Я переставляю клипсу в третий раз. Теперь она вроде бы лежит идеально.
– Сделано, – говорю я.
– Круто! – радуется Джефф, в чьем голосе, впрочем, звучит нотка грусти, ведь ему не удалось поставить клипсу самостоятельно.
***
Оставив Джеффа закрывать трепанированный череп, я ушел в комнату отдыха для хирургов, смежную с операционной, улегся на большой красный кожаный диван, который купил несколько лет назад, и в очередной раз задумался над тем, что многое в нашей жизни определяется чистой случайностью. После любой операции на головном мозге анестезиолог сразу же будит пациента, чтобы понять, не были ли нанесены мозгу какие-либо повреждения. После любой сложной операции каждый нейрохирург с нетерпением дожидается того момента, когда анестезиолог заканчивает свою работу, даже если – как в данном случае – было очевидно, что все прошло хорошо. Пациентка очнулась в превосходном состоянии; взглянув на нее, я тут же покинул больницу.
По дороге домой, крутя педали велосипеда под нависшими мрачными тучами, я испытывал, пожалуй, лишь небольшую часть той радости, которая охватывала меня в былые времена после успешно прооперированной аневризмы. В молодости после удачных операций меня неизменно переполняло оживление.
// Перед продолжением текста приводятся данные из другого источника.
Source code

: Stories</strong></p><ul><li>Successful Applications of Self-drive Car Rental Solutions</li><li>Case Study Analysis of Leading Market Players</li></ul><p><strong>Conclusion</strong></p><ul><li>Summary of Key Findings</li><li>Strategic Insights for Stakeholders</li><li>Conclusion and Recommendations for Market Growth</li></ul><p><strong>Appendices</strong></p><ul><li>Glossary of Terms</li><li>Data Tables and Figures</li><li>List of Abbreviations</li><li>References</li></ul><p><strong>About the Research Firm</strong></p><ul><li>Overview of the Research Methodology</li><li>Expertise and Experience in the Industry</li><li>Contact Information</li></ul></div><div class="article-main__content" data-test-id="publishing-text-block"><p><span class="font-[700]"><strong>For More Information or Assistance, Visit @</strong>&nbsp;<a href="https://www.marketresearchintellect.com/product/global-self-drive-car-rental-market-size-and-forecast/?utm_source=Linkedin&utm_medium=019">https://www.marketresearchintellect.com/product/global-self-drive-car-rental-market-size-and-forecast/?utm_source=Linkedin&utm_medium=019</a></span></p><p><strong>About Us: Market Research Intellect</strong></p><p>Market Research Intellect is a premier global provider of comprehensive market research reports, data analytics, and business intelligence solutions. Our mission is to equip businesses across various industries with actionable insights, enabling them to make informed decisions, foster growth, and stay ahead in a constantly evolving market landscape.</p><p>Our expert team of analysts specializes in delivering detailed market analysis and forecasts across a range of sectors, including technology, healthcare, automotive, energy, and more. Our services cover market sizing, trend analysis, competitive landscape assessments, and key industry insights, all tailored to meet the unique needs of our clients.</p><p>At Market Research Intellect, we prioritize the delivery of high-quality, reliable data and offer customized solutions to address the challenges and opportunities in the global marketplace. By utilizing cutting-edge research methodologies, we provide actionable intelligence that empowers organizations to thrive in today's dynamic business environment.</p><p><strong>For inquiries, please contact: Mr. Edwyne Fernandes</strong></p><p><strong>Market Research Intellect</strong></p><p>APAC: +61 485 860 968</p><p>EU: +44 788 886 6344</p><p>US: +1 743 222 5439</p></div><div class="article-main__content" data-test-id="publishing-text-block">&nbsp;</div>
Когда я вместе с ассистентом проходил по палатам прооперированных мной пациентов и слышал от них слова благодарности, то чувствовал себя генералом-завоевателем после очередной победоносной военной кампании. Но за все эти годы я стал свидетелем стольких трагедий, совершил так много ошибок, что бурное ликование осталось для меня в прошлом, хотя я все же радовался тому, как в конечном счете прошла операция. Мне удалось избежать катастрофы, и с пациенткой все будет в порядке. Это невероятно глубокое и яркое чувство, испытать которое, берусь поспорить, помимо хирургов, доводится мало кому. Психологические исследования показали, что самый надежный путь к собственному счастью – делать счастливыми окружающих. Я сделал счастливыми многих пациентов благодаря успешно проведенным операциям, однако было и немало ужасных неудач. Вы не найдете, пожалуй, ни одного нейрохирурга, который время от времени не впадал бы в глубочайшее отчаяние.
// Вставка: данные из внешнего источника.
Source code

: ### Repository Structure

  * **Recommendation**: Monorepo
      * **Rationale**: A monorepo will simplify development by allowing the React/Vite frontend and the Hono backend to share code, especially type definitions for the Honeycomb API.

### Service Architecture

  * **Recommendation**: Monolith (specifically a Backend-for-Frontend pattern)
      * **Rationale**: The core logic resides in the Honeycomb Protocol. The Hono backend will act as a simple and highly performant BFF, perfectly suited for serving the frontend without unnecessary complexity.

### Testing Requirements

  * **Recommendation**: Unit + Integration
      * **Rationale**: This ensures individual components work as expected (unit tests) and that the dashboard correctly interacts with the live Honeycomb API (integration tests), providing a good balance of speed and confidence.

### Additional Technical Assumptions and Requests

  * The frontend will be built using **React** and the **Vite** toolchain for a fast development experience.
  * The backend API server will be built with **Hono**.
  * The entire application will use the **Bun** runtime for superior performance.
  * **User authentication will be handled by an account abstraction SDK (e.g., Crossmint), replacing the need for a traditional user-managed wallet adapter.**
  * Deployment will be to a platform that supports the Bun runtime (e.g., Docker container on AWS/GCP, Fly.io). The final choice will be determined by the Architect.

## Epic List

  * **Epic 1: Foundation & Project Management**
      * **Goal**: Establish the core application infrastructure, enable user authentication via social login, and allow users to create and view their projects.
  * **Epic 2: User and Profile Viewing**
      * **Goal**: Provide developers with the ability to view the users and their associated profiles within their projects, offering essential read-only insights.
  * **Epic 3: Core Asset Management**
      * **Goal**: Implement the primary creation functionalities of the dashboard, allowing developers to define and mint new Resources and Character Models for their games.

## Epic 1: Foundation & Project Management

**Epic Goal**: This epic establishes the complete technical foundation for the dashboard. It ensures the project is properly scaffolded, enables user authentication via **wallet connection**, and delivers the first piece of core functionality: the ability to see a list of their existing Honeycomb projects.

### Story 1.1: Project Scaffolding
Вечером того же дня я вернулся в больницу, чтобы навестить пациентку. Она сидела в кровати. Я заметил синяки под глазами и распухший лоб – у большинства пациентов, перенесших такую операцию, это проходит через несколько дней. Женщина сказала, что ей было дурно и болела голова.
Ее муж сидел рядом и гневно смотрел на меня, так как я не придал особого значения синякам и послеоперационным болям. Возможно, мне следовало проявить больше сочувствия, но операция едва не закончилась катастрофой, и мне было сложно всерьез воспринимать незначительные недомогания.